■ WHAT YOU ARE ASKED TO DO ■
The copy must match the data word for word and contain no pictures.

··· DATA FOR PROCESSING

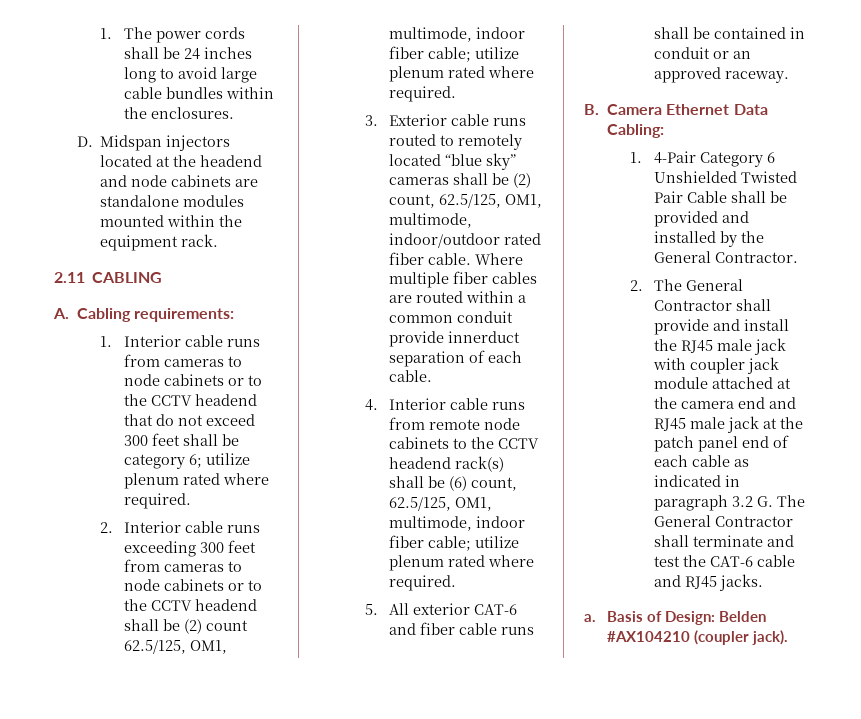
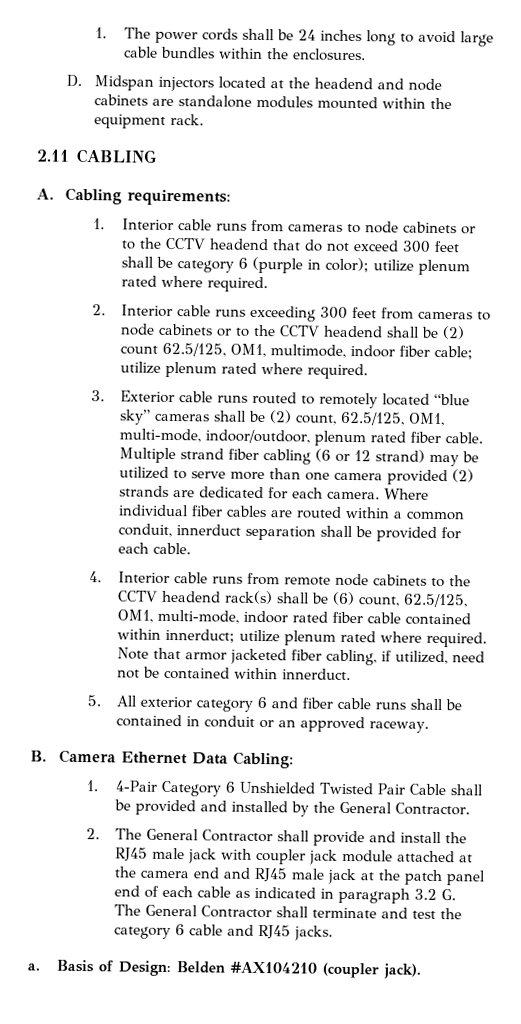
[188,454,202,468] 6; -> [237,256,369,274] 6 (purple in color);
[388,213,472,228] [388,233,541,248] [388,252,523,265] [388,272,449,288] multimode, indoor/outdoor rated fiber cable. Where multiple -> [118,428,483,447] [118,447,479,467] [118,466,474,486] [118,485,429,500] [117,504,189,517] multi-mode, indoor/outdoor, plenum rated fiber cable. Multiple strand fiber cabling (6 or 12 strand) may be utilized to serve more than one camera provided (2) strands are dedicated for each camera. Where individual
[456,311,513,323] [388,331,520,347] [388,350,485,367] conduit provide innerduct separation of -> [117,523,461,542] conduit, innerduct separation shall be provided for
[388,516,525,531] [388,535,519,551] [388,555,534,571] [388,575,456,591] multimode, indoor fiber cable; utilize plenum rated where required. -> [156,609,471,626] [116,628,487,648] [116,647,485,666] [116,666,351,681] multi-mode, indoor rated fiber cable contained within innerduct; utilize plenum rated where required. Note that armor jacketed fiber cabling, if utilized, need not be contained within innerduct.
[473,604,517,615] CAT-6 -> [195,696,267,712] category 6
[709,556,753,567] CAT-6 -> [113,924,185,940] category 6

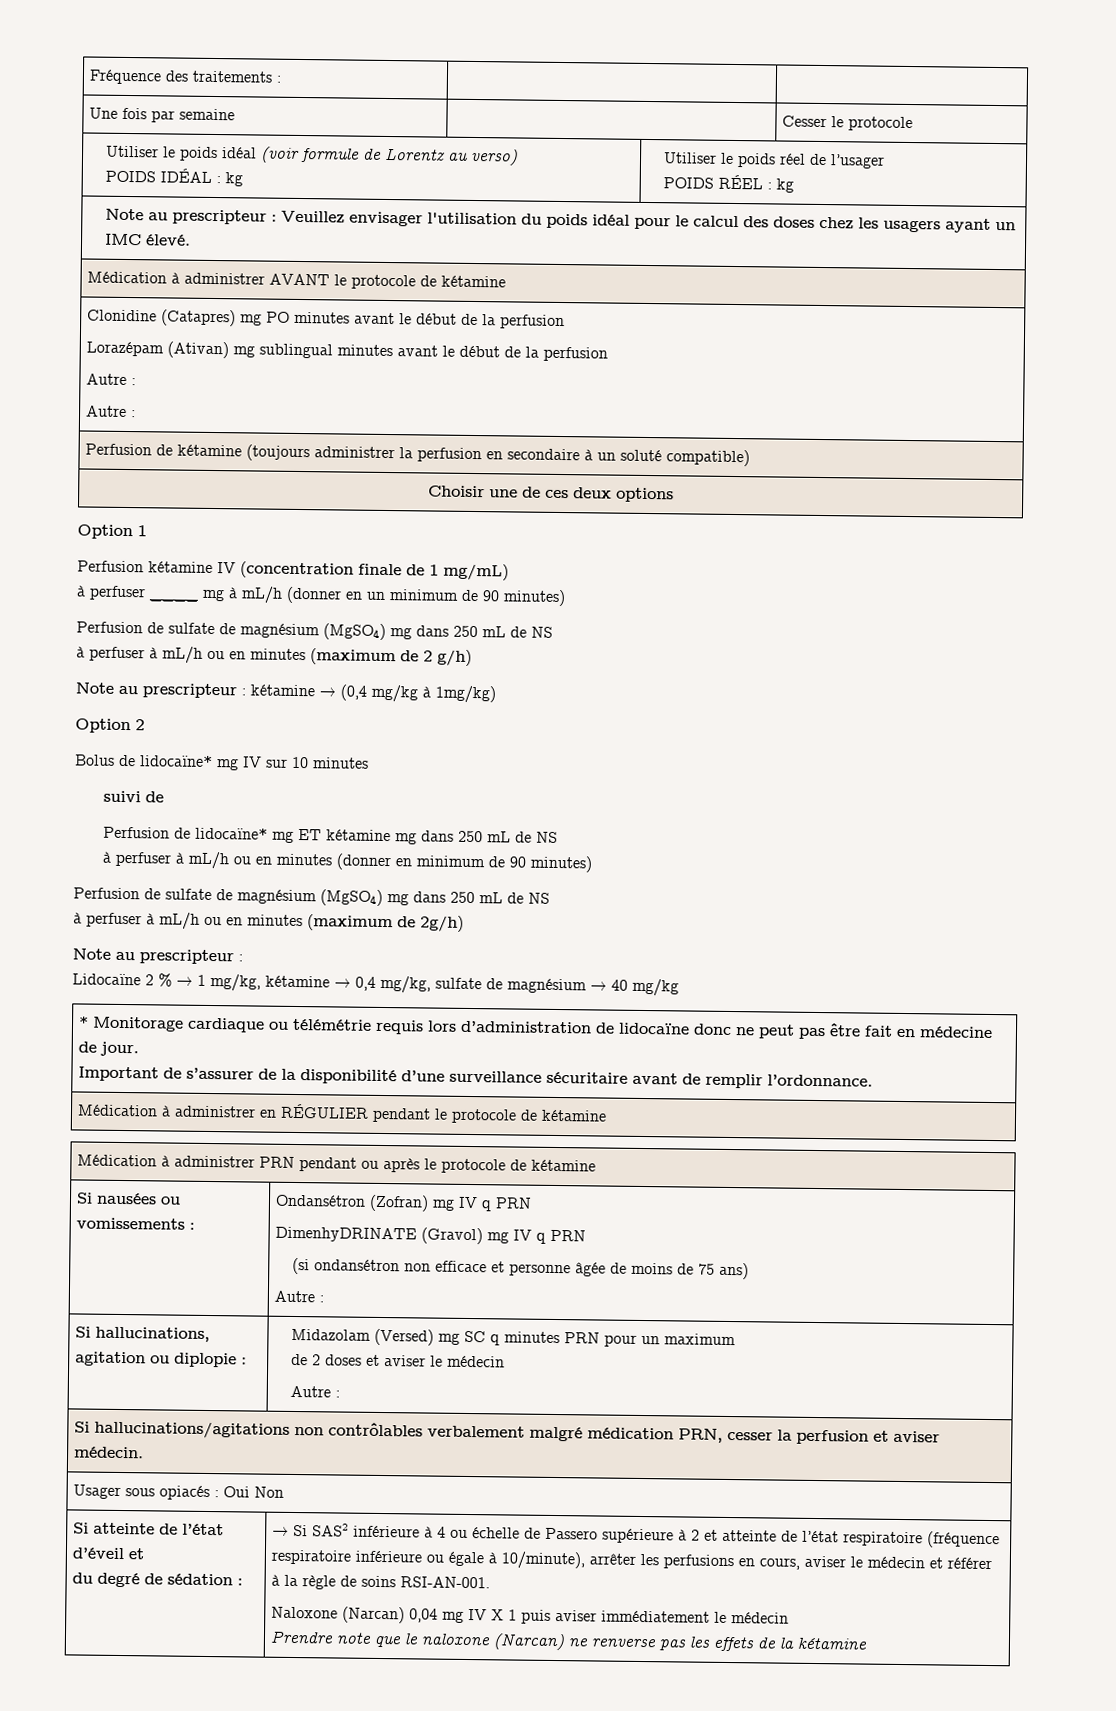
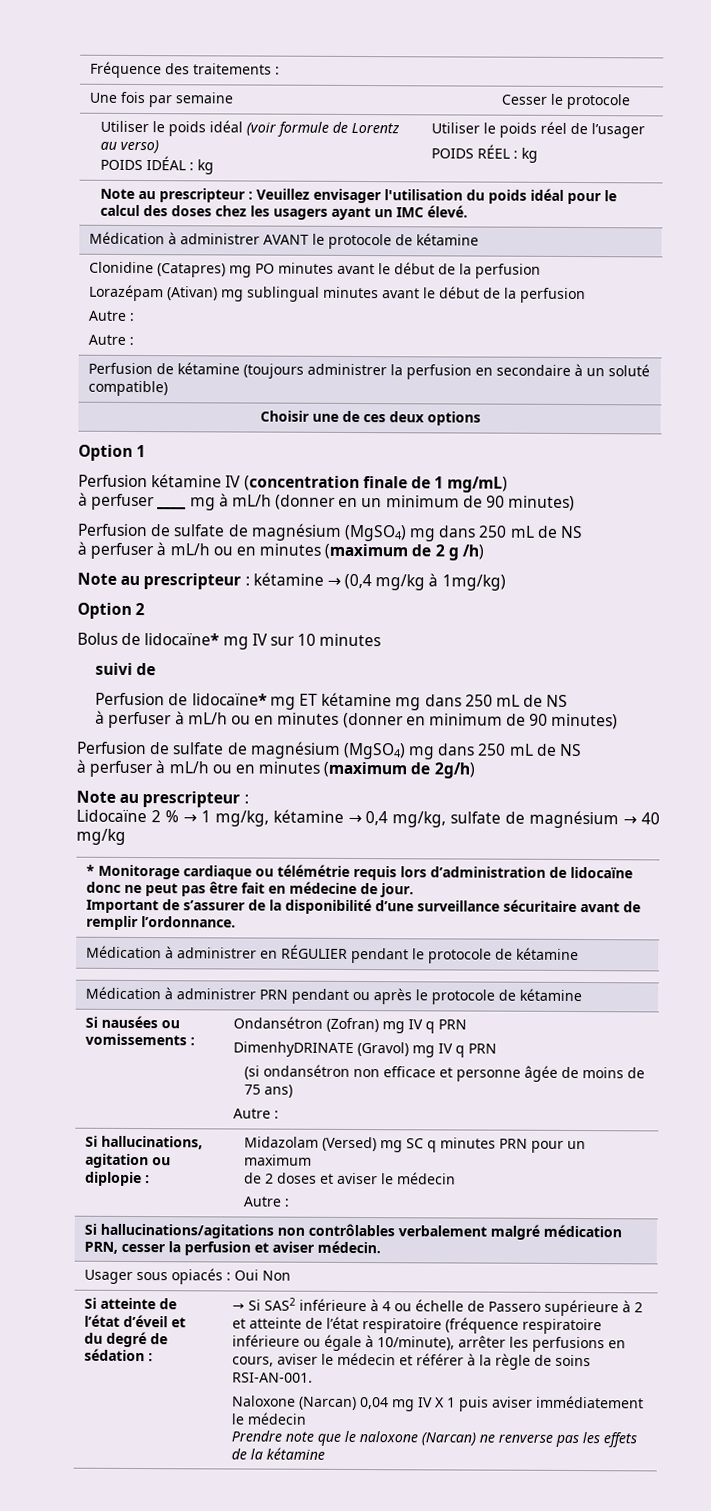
[437,649,472,666] g/h) -> [447,544,485,561] g /h)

······

■ SOLUTION TO THIS TASK ■
[188,454,202,468] 6; -> [237,256,369,274] 6 (purple in color);
[388,213,472,228] [388,233,541,248] [388,252,523,265] [388,272,449,288] multimode, indoor/outdoor rated fiber cable. Where multiple -> [118,428,483,447] [118,447,479,467] [118,466,474,486] [118,485,429,500] [117,504,189,517] multi-mode, indoor/outdoor, plenum rated fiber cable. Multiple strand fiber cabling (6 or 12 strand) may be utilized to serve more than one camera provided (2) strands are dedicated for each camera. Where individual
[456,311,513,323] [388,331,520,347] [388,350,485,367] conduit provide innerduct separation of -> [117,523,461,542] conduit, innerduct separation shall be provided for
[388,516,525,531] [388,535,519,551] [388,555,534,571] [388,575,456,591] multimode, indoor fiber cable; utilize plenum rated where required. -> [156,609,471,626] [116,628,487,648] [116,647,485,666] [116,666,351,681] multi-mode, indoor rated fiber cable contained within innerduct; utilize plenum rated where required. Note that armor jacketed fiber cabling, if utilized, need not be contained within innerduct.
[473,604,517,615] CAT-6 -> [195,696,267,712] category 6
[709,556,753,567] CAT-6 -> [113,924,185,940] category 6

[437,649,472,666] g/h) -> [447,544,485,561] g /h)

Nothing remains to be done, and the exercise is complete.